Nadiem juga dijatuhi tuntutan uang pengganti dengan nilai total Rp 5.681.066.728.758 yang terdiri dari Rp 809.596.125.000 dan Rp 4.871.469.603.758. Jika harta bendanya tidak mencukupi setelah disita dan dilelang, maka akan diganti dengan pidana kurungan selama 9 tahun.

Usai persidangan, Nadiem yang kini berstatus tahanan rumah menghampiri sejumlah pengemudi ojek online yang hadir memberikan dukungan di lobi gedung pengadilan. Para pendukung tersebut meneriakkan semangat dan keyakinan akan kebebasan Nadiem.

"Kami selalu ada," ujar driver ojol.

Nadiem tampak emosional dan merangkul para pengemudi tersebut sebagai bentuk apresiasi atas kehadiran mereka di setiap agenda persidangan yang dijalaninya.

"Saya nggak merasa sendirian, saya merasakan pasukan di belakang saya selalu. Terima kasih, terima kasih," ujar Nadiem ke para driver ojol.

Beberapa pengemudi secara bergantian meneriakkan dukungan moral kepada Nadiem yang mereka anggap telah memberikan kontribusi besar bagi ekonomi mereka sebelumnya.

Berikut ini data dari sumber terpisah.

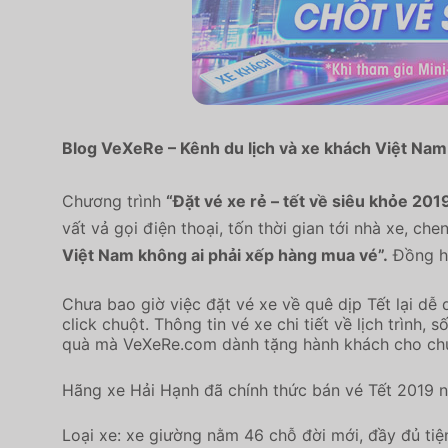
Blog VeXeRe – Kênh du lịch và xe khách Việt Nam
Chương trình
“Đặt vé xe rẻ – tết về siêu khỏe 201
vất vả gọi điện thoại, tốn thời gian tới nhà xe, 
Việt Nam không ai phải xếp hàng mua vé”.
Đồng hà
Chưa bao giờ việc đặt vé xe về quê dịp Tết lại dễ 
click chuột. Thông tin vé xe chi tiết về lịch trình
quà mà VeXeRe.com dành tặng hành khách cho ch
Hãng xe Hải Hạnh đã chính thức bán vé Tết 2019 n
Loại xe: xe giường nằm 46 chỗ đời mới, đầy đủ tiện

"Apapun yang terjadi Pak nadiem pahlawan saya, pahlawan ekonomi saya. Tetap di hati," teriak driver ojol.

Dukungan terus mengalir dari kerumunan di lobi pengadilan saat Nadiem bersiap meninggalkan lokasi untuk keperluan medis.

"Nadiem pasti bebas," teriak driver ojol lainnya.

Momen tersebut diwarnai suasana haru saat Nadiem menyampaikan pesan terakhir sebelum berpamitan menuju rumah sakit untuk menjalani tindakan operasi pada malam harinya.

"Kami yakin Pak, sabar, sabar. Pertolongan Allah pasti datang. Mendoakan terus. Semangat Pak," ujar driver ojol memberikan dukungan ke Nadiem.

Para pengemudi ojek online lainnya juga menegaskan komitmen mereka untuk terus mendampingi proses hukum yang sedang berjalan.

"Selalu ada kami Pak," ucap driver ojol lainnya.

Nadiem menutup pembicaraan dengan menegaskan keyakinannya akan keadilan Tuhan sebelum dirinya meninggalkan lobi pengadilan menuju rumah sakit.

"Saya ke rumah sakit ya, terima kasih. Saya yakin Tuhan nggak akan diam, Tuhan tidak akan diam. Nggak bisa ini kayak gini terus gini terus," pungkas Nadiem berpamitan ke driver ojol.

Merespons pernyataan tersebut, para pendukung yang berkumpul serentak menyampaikan doa sebagai penutup pertemuan singkat tersebut.

"Amin, amin, amin ya Allah," timpal para driver ojol.